REPUBLIKA.CO.ID, YOGYAKARTA -- Peneliti pada Pusat Kajian Anti-Korupsi Universitas Gadjah Mada Hifdzil Alim mengemukakan dinamika partai politik hingga kini belum mengisyaratkan adanya keberpihakan partai politik terhadap pemberantasan korupsi, melainkan hanya berkutat pada persoalan internal.
"Sama sekali belum ada keberpihakan kepada pemberantasan korupsi," katanya di Yogyakarta, Rabu (10/12).

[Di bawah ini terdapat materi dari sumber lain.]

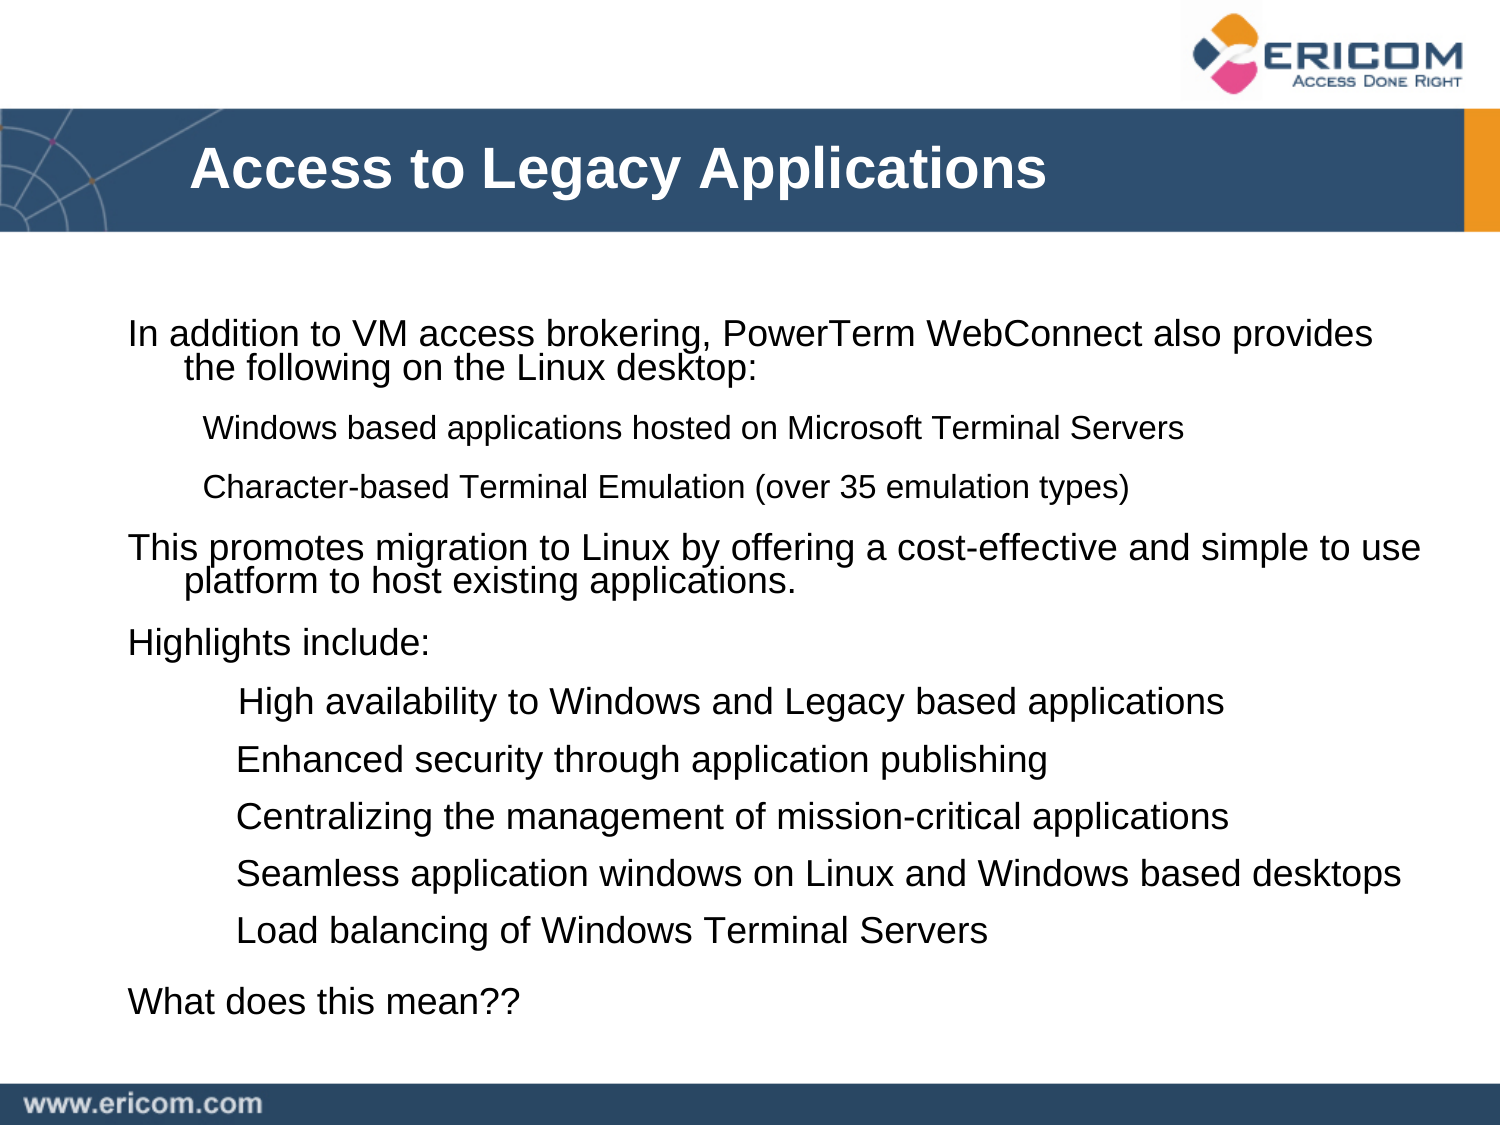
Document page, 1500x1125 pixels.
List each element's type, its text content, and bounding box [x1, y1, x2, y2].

title Access to Legacy Applications [174, 74, 1438, 263]
picture [0, 0, 1500, 1125]
list In addition to VM access brokering, PowerTerm WebConnect also provides the following on the Linux desktop: Windows based applications hosted on Microsoft Terminal Servers Character-based Terminal Emulation (over 35 emulation types) This promotes migration to Linux by offering a cost-effective and simple to use platform to host existing applications. Highlights include: High availability to Windows and Legacy based applications Enhanced security through application publishing Centralizing the management of mission-critical applications Seamless application windows on Linux and Windows based desktops Load balancing of Windows Terminal Servers What does this mean?? [112, 312, 1438, 1039]
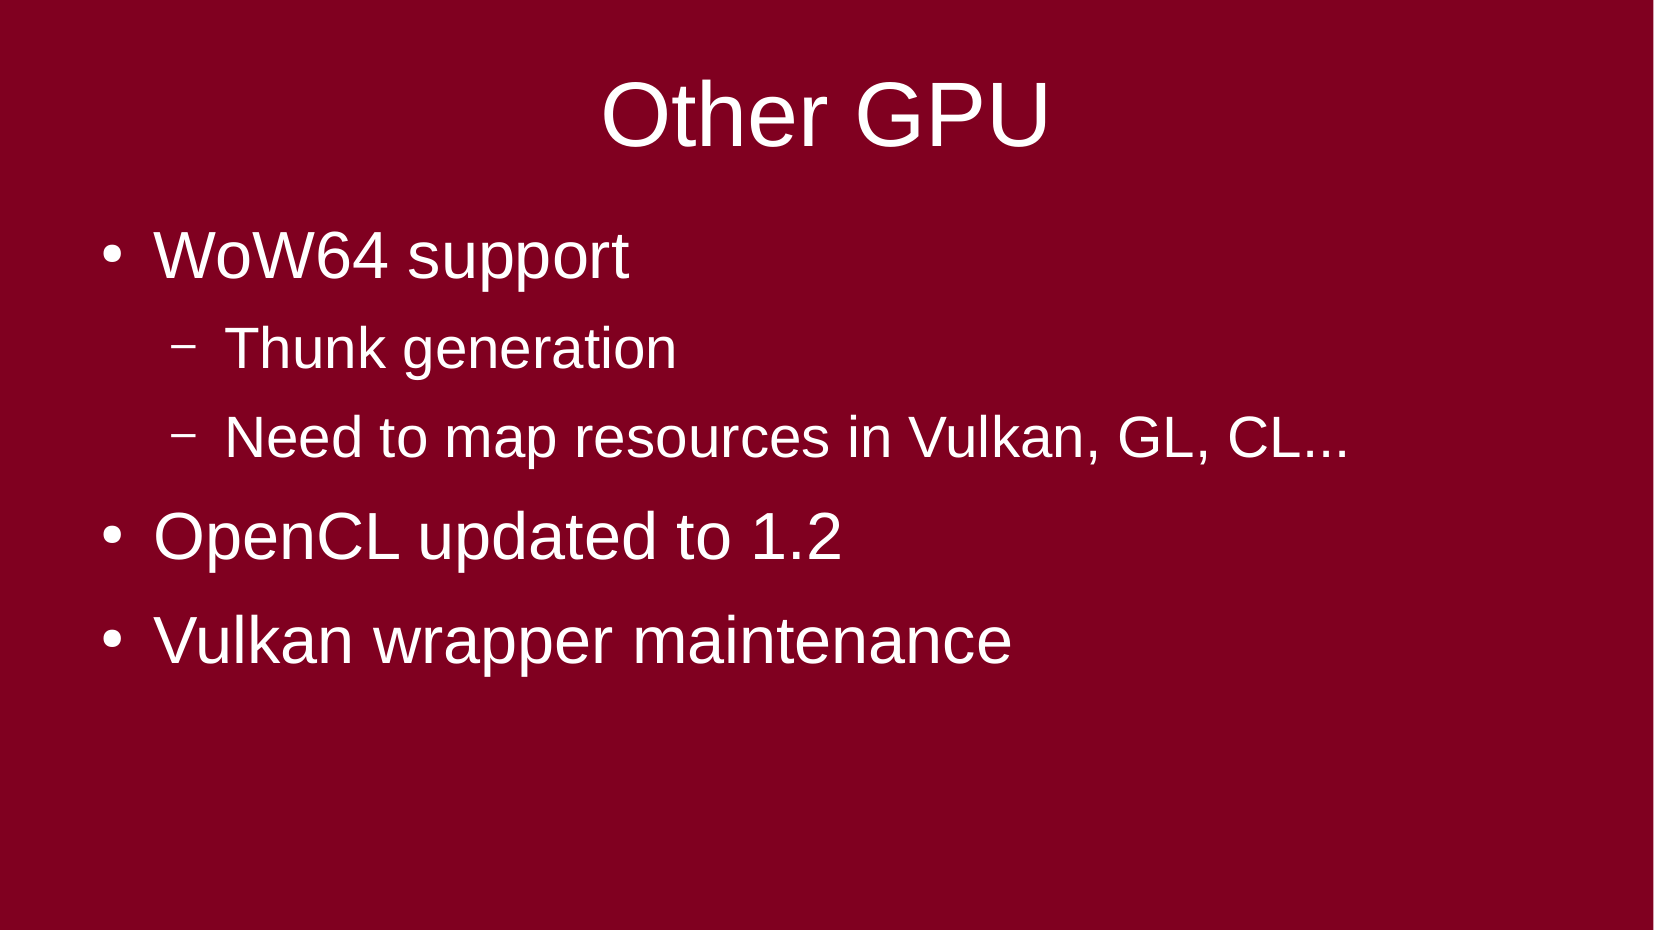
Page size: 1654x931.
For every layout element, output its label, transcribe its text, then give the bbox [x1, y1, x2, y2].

list WoW64 support Thunk generation Need to map resources in Vulkan, GL, CL... OpenCL updated to 1.2 Vulkan wrapper maintenance [82, 217, 1571, 758]
title Other GPU [82, 37, 1571, 193]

Ia menilai keberpihakan partai terhadap pemberantasan korupsi seharusnya dapat menjadi kunci pemberantasan korupsi di berbagai lini jabatan publik. Sebab, seluruh penentuan jabatan publik harus melalui parlemen, sementara parlemen dikendalikan oleh partai.

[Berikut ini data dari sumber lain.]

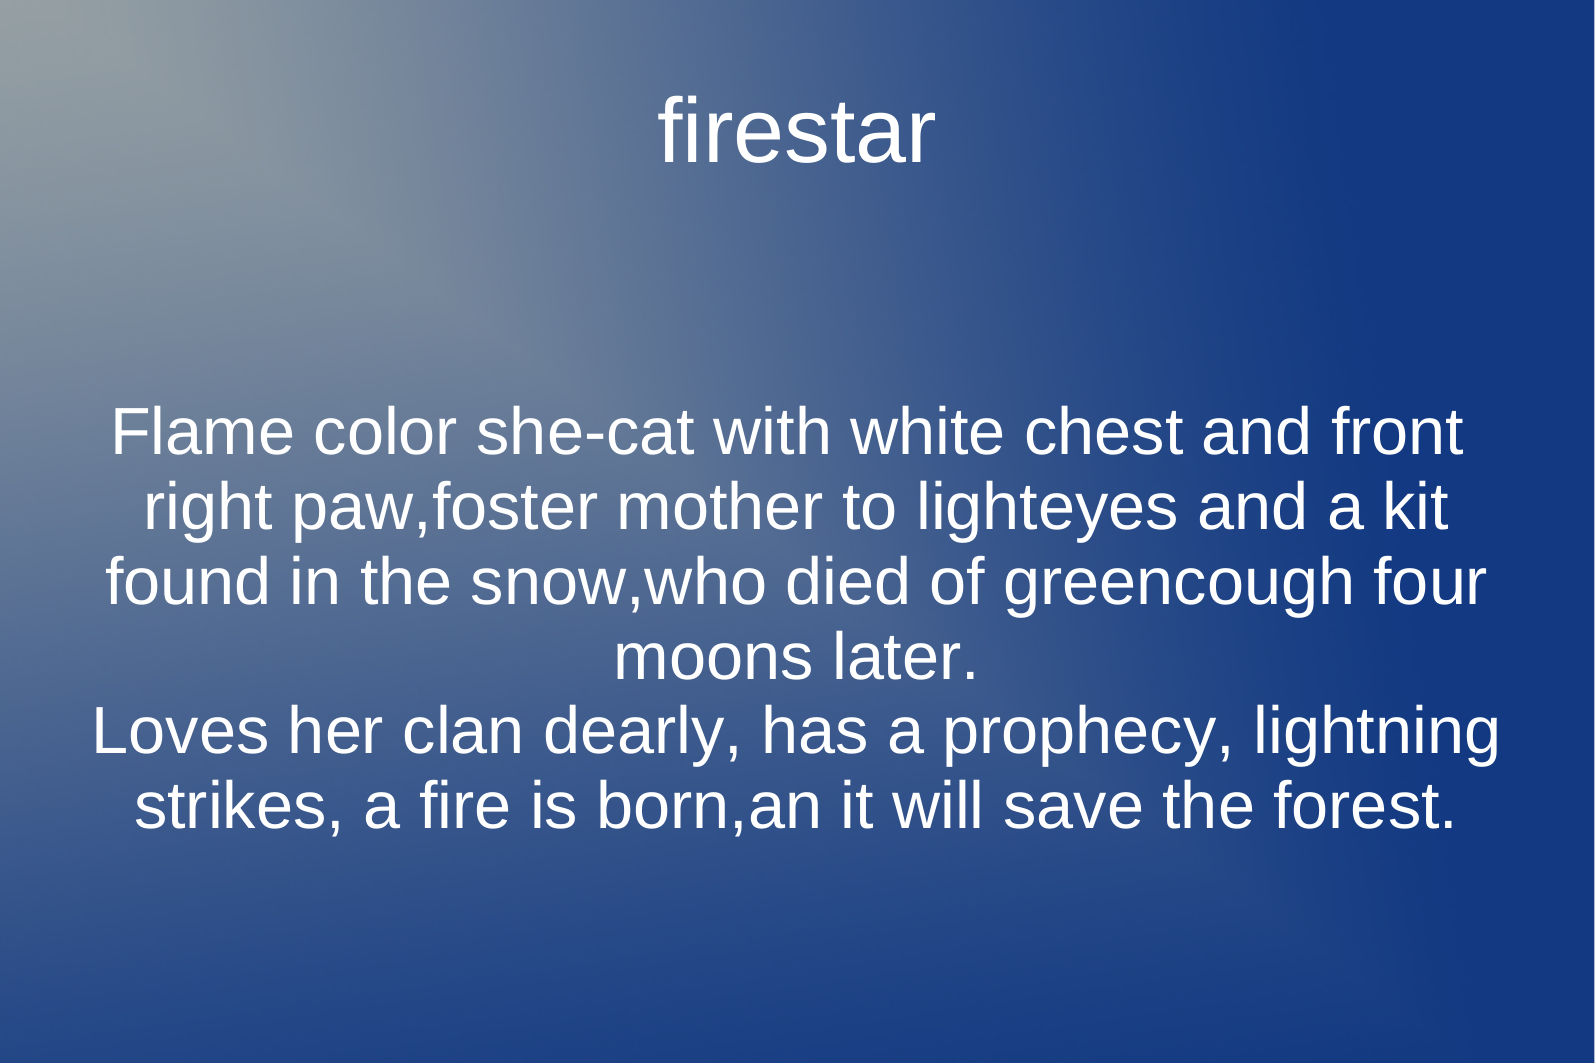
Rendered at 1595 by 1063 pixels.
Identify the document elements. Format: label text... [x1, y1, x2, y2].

title firestar [79, 49, 1515, 213]
subtitle Flame color she-cat with white chest and front right paw,foster mother to lighteyes and a kit found in the snow,who died of greencough four moons later. Loves her clan dearly, has a prophecy, lightning strikes, a fire is born,an it will save the forest. [79, 248, 1515, 989]
picture [0, 0, 1595, 1063]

Menurut dia, karut-marut internal partai politik menggambarkan bahwa partai selama ini hanya menjadi alat kepentingan kelompok.
"Parpol seharusnya berreinkarnasi dari alat elit menjadi alat publik, dan membenamkan dirinya ke arah yang lebih baik," kata dia.

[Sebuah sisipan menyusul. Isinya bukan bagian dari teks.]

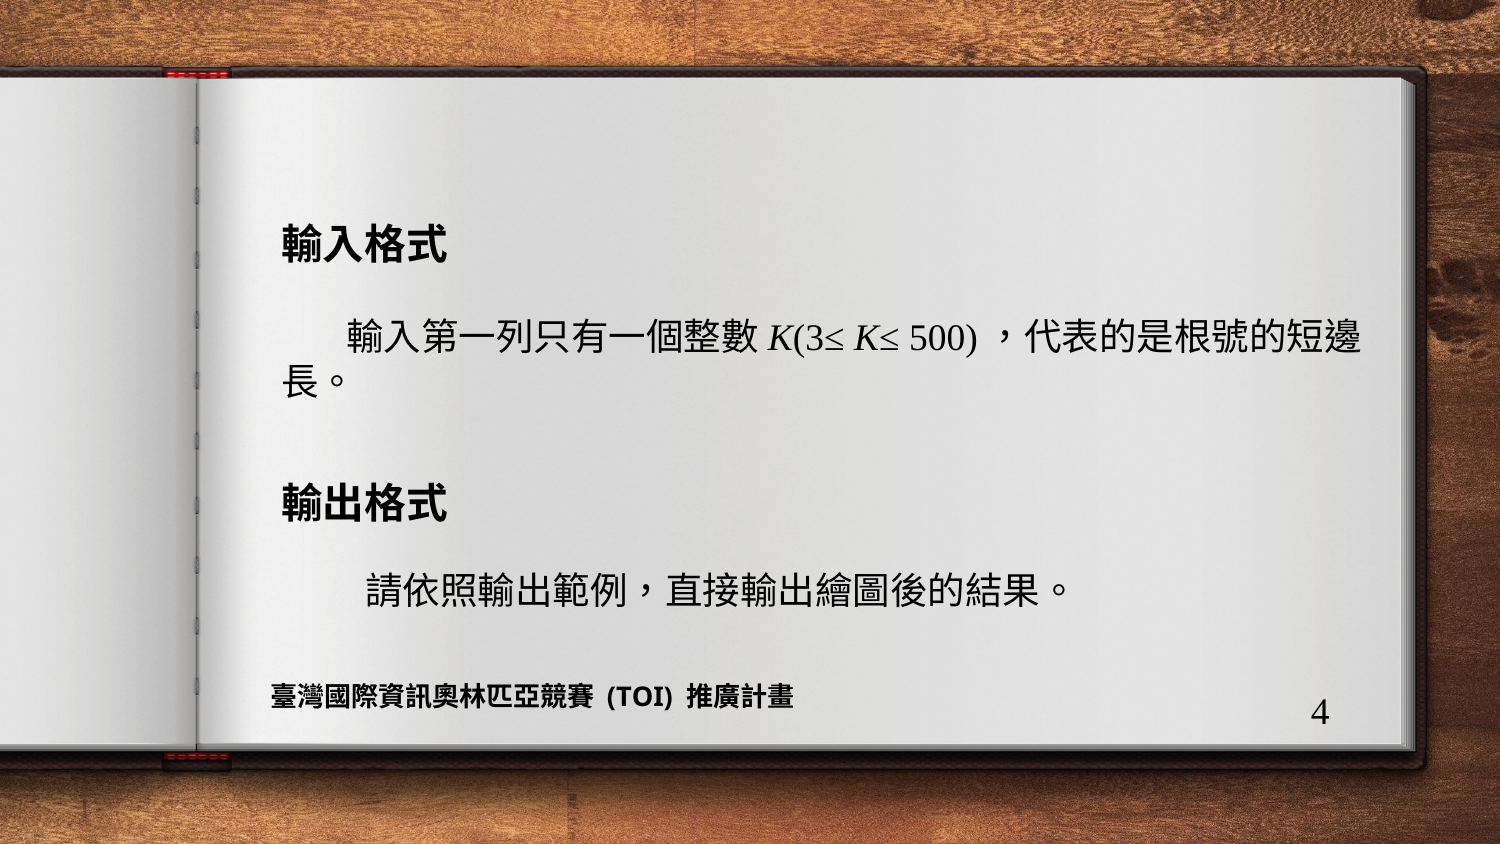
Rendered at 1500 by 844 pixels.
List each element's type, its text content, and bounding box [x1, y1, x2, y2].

text_box 輸入格式 輸入第一列只有一個整數K(3≤ K≤ 500)，代表的是根號的短邊長。 [266, 211, 1398, 411]
text_box 輸出格式 請依照輸出範例，直接輸出繪圖後的結果。 [266, 470, 1368, 620]
text_box [1295, 672, 1386, 737]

Sikap partai yang tidak berpihak pada kepentingan publik apalagi pemberantasan korupsi itu, kata dia, diperjelas dengan konflik Koalisi Merah Putih (KMP) dan Koalisi Indonesia Hebat (KIH) yang tidak kunjung selesai.
Konflik kedua kubu itu, menurut dia, secara langsung merugikan penegakan hukum antikorupsi sebab pembahasan legislasi di sektor penegakan hukum menjadi tidak lancar.
"Seleksi pimpinan Komisi Pemberantasan Korupsi (KPK) juga menjadi tertunda," kata dia.
Sementara itu, Koordinator Masyarakat Antikorupsi DIY Tri Wahyu mengatakan keengganan partai politik untuk memperhatikan efisiensi serta transparansi anggaran itu juga terbukti dengan penentuan Anggaran Pendapatan dan Belanja Daerah (APBD) DIY yang hanya berlangsung dalam kurun dua hari di DPRD DIY beberapa waktu lalu.
Padahal, menurut dia, penentuan APBD 2015 yang pada akhirnya diketok Rp3,6 triliun, idealnya dibahas dan dicermati selama dua bulan.
"Bagaimana mungkin anggaran daerah yang lampirannya beratus-ratus lembar diketok hanya dalam waktu dua hari," kata Tri.